The Real Reason My Chemical Romance Broke Up

A myriad of hearts broke in the chest of emo teens on Friday, March 22, 2013. After twelve years, My Chemical Romance, one of the biggest bands of the 2000s, had split up. The announcement on their official website simply stated "Being in this band for the past 12 years has been a true blessing... And now, like all great things, it has come time for it to end. Thanks for all of your support, and for being part of the adventure."

Later, Gerard Way, the lead singer and lyricist, tweeted a long letter confirming the news. In it he dispelled any notions that the break up was acrimonious: "I can assure you there was no divorce, argument, failure, accident, villain, or knife in the back that caused this, again this was no one's fault, and it had been quietly in the works, whether we knew it or not, long before any sensationalism, scandal, or rumor." And that was that. The band was no more.

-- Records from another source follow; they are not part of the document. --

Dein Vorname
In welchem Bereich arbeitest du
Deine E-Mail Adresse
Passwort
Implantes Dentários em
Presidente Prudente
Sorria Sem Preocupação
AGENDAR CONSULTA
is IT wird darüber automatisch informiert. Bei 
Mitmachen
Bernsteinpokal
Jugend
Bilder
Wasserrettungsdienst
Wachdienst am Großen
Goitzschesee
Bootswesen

Way's account that the group broke up peacefully hasn't changed. In 2014, he maintained Zane Lowe on BBC Radio 1 that My Chemical Romance knew it was time and that everyone was pretty torn up about it. However, in 2019, that all changed with an announcement that My Chemical Romance would reunite for a My Chemical Romance Reunion Tour. So it seems that neither the great things nor the adventure had yet come to its end. 

Accidental rockstar

However, it's worth interrogating the end of My Chemical Romance further. For that, we'll examine Gerard Way and the fact that he did not originally set out to be a singer, but a comic book writer, a vocation he'd later pursue with his series The Umbrella Academy.

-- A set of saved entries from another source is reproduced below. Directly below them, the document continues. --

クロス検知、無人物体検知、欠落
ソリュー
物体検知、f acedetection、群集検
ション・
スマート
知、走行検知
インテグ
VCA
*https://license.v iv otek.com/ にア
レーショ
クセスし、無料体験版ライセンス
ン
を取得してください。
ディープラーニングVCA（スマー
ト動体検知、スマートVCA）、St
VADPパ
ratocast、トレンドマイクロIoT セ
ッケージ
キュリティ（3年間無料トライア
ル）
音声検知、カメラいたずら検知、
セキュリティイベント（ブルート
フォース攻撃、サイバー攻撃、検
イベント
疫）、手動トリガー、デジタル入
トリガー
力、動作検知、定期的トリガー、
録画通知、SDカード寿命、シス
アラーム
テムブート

Then 9/11 happened. At the time, Gerard Way was working as an intern at Cartoon Network, but the travesty blew those thoughts away: . "Something just clicked in my head that morning. I literally said to myself, 'F*** art. I've gotta get out of the basement. I've gotta see the world. I've gotta make a difference!'" A lot of the emotions the band played on were about the falling apart feelings that came at that time. The band had a point. 

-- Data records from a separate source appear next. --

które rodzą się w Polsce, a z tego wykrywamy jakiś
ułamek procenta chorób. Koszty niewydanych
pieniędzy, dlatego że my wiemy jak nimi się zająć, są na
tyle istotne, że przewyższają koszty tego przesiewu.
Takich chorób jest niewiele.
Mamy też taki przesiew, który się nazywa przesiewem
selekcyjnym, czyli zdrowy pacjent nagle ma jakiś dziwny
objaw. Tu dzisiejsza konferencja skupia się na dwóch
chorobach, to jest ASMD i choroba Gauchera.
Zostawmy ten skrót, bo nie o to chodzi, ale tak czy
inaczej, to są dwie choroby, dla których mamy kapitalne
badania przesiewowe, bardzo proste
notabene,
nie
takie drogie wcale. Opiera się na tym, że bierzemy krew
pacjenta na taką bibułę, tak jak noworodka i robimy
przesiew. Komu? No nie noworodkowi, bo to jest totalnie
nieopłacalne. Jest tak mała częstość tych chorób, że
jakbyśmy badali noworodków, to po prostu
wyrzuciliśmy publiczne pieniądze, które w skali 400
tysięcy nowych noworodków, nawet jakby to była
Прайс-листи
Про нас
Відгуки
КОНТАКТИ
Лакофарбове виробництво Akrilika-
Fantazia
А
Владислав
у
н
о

In 2013 though, Obama was serving his second term and as Leonie Cooper reminded Gerard Way in an interview for The Guardian, the band felt that the world had changed so much that My Chemical Romance wasn't really needed anymore. So considering that Trump... exists, does he think that My Chemical Romance would reunite? Apparently, he did: "That's stuff I thought about when the world started to get super f*****-up again... I'd changed so much as a person.... I didn't know how the band would fit into it any more. But you're right, the world is definitely in need of something positive."

Evidently, he resolved those uncertainties.